Why is a two hour runtime merciful? Because by the end of Virginia I was sick of it. Don’t get me wrong, it’s a unique experience that I will never forget. I enjoyed a lot of it. It definitely knows the basics of structure and knows how to do complex visual storytelling that is easy to grasp. I did feel things during the game, but by the end I felt mostly confusion.
Virginia’s ending was divisive. When researching what the hell I had just witnessed/played I immediately went online to see other reactions. Without giving detailed SPOILERS the ending is essentially a ten minute montage/acid trip. The character half sees possible truths and half sees reality. Sometimes she dreams one solution to the case and then dreams another solution. In between these moments there are linking visuals that are equally surreal and occasionally not surreal at all. All of the presented solutions completely contradict each other and the linking sequences can belong to any and all of said solutions. Essentially it feels like untangling a 3000 foot deep box of wires.
There is no official canon ending. The developers had one in mind but refuse to reveal it. Reviewers and fans on the internet have provided many different theories; all which contradict each other and many have internal contradictions in themselves. None account for everything seen. Ambiguity like this is tricky. First of all the way it is delivered left me confused rather than emotional at the climax of a personal story. I literally didn’t know what was going on and so I didn’t care. Even if this ending is intended to leave you confused, it is hard to unpick a particular thread. The thing with X-Files and Twin Peaks is that their ambiguity still spelt out statements and themes about certain topics. Virginia is a pastiche of these shows, but doesn’t have their themes or ideas. It isn’t saying anything about small American towns or the nineties or even religion (there is religious and cult imagery). Everything in the game is designed to serve a character driven story that is deliberately without an ending.
The developers claim the player is supposed to come up with their version…fuck off. That’s not art and/or entertainment. That’s overused ambiguity in the guise of intelligence. Frankly it seems more like an attempt to generate conversation around the game and thus generate sales of the game.
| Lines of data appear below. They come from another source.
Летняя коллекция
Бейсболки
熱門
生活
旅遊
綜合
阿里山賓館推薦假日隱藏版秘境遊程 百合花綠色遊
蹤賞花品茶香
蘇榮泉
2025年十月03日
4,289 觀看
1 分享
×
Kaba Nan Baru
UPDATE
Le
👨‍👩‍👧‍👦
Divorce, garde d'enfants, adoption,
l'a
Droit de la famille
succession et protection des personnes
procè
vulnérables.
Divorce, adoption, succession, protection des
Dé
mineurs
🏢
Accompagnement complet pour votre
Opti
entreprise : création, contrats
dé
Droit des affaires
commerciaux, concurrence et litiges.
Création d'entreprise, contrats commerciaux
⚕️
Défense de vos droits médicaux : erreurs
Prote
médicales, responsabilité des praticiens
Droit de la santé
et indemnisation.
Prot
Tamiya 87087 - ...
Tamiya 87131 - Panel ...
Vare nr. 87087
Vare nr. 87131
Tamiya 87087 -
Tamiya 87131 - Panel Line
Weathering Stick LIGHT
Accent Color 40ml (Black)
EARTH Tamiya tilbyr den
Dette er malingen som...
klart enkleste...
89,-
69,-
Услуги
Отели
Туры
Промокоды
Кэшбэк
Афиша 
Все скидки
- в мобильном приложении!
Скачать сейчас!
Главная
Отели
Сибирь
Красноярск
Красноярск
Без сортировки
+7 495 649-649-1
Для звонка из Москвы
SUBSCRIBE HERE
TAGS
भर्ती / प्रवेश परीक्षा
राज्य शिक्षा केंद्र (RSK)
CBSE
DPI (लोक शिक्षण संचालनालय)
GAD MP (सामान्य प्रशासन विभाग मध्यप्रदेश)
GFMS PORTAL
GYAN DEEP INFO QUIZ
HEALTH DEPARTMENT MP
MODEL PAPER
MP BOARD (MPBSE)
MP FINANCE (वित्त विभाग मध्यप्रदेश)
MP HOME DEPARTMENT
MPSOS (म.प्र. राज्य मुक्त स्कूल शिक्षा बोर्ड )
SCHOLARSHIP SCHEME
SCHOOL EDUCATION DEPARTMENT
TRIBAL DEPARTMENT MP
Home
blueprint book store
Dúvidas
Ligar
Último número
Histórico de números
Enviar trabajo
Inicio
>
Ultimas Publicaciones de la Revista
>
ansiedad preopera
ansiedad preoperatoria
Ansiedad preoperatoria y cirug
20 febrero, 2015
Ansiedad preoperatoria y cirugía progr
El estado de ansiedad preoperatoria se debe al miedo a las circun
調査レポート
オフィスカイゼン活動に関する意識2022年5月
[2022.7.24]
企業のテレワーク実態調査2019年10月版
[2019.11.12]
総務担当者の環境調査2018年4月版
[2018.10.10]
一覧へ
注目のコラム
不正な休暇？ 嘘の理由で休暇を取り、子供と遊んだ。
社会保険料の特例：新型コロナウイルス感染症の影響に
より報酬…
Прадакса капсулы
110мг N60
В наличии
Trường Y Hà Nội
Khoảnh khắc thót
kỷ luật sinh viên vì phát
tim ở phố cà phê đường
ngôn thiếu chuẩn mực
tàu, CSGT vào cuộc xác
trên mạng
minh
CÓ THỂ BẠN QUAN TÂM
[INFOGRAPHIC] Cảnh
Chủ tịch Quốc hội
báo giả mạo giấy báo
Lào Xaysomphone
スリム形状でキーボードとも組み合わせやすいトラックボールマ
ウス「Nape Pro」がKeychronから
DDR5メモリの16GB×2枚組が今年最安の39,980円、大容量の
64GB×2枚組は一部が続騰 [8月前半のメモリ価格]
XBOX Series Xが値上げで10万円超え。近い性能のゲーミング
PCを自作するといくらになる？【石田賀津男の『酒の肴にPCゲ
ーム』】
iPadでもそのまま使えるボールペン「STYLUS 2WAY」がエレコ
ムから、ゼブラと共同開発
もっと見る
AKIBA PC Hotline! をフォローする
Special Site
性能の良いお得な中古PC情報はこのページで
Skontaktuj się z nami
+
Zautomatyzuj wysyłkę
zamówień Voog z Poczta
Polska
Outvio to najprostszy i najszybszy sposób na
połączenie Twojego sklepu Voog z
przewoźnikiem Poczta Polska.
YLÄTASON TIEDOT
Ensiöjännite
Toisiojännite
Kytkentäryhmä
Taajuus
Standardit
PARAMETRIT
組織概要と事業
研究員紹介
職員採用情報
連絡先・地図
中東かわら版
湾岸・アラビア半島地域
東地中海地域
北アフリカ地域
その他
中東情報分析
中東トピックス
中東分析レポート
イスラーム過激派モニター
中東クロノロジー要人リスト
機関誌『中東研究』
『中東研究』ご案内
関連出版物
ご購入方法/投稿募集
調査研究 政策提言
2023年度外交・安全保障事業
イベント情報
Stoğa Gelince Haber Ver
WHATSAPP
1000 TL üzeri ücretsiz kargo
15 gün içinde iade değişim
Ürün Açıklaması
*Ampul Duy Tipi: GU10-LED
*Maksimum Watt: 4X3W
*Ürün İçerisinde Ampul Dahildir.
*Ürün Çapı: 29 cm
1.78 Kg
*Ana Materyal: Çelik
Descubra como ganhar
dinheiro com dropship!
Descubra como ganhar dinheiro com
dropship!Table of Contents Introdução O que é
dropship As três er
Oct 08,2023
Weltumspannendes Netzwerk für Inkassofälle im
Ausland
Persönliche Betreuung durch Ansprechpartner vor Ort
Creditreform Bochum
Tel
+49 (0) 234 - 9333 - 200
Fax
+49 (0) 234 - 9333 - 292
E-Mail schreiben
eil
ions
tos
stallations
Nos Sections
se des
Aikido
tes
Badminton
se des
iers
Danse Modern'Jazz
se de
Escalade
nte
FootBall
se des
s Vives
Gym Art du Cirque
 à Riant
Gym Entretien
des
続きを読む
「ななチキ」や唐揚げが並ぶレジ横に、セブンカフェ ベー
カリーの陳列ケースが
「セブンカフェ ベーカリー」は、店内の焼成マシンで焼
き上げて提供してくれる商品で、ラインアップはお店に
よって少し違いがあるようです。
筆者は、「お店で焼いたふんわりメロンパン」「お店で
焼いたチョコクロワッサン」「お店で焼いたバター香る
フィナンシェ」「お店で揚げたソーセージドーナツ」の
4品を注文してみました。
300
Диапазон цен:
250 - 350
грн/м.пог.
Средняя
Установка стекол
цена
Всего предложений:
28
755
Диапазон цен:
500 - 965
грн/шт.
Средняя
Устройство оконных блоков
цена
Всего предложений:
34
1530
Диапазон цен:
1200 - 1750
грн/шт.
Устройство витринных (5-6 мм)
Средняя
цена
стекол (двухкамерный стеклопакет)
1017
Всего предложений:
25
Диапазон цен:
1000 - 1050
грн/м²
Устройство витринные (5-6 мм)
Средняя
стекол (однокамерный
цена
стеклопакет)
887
Don’t give me a focused character driven story and then throw a disconnected montage at me and tell me to do research to invent my own answer. That would be smart if Virginia was trying to say something about society or religion or whatever. Because then every player would bring a different perspective to it from their background, but that’s not what the game does. Any speculation is ultimately devoid of meaning.
The art is stunning. The soundtrack is haunting. The character work (before the ending) is phenomenal. The cutting is effective, although at two crucial moments I didn’t get a chance to see relevant exposition because the zoom in button was functioning as the skip scene button and this ruined immersion. I found myself often looking up the piece of info I just missed from Letsplays. I have a film degree and I love artsy films even when I hate them. Avant-garde is just fine with me. However to make artsy stuff you have to have point or have to say something. Otherwise it is just the pretentious shite that walking sim haters say it is.
I honestly had so much good faith for the game I felt like the final moment would be the main character upset from failing to solve the case. I hoped the point of the game would be that it isn’t satisfying. To put the player in the shoes of a detective who simply doesn’t have the evidence to finish a frustrating case. But that’s not how it ends.
Thank fuck it was only two hours long.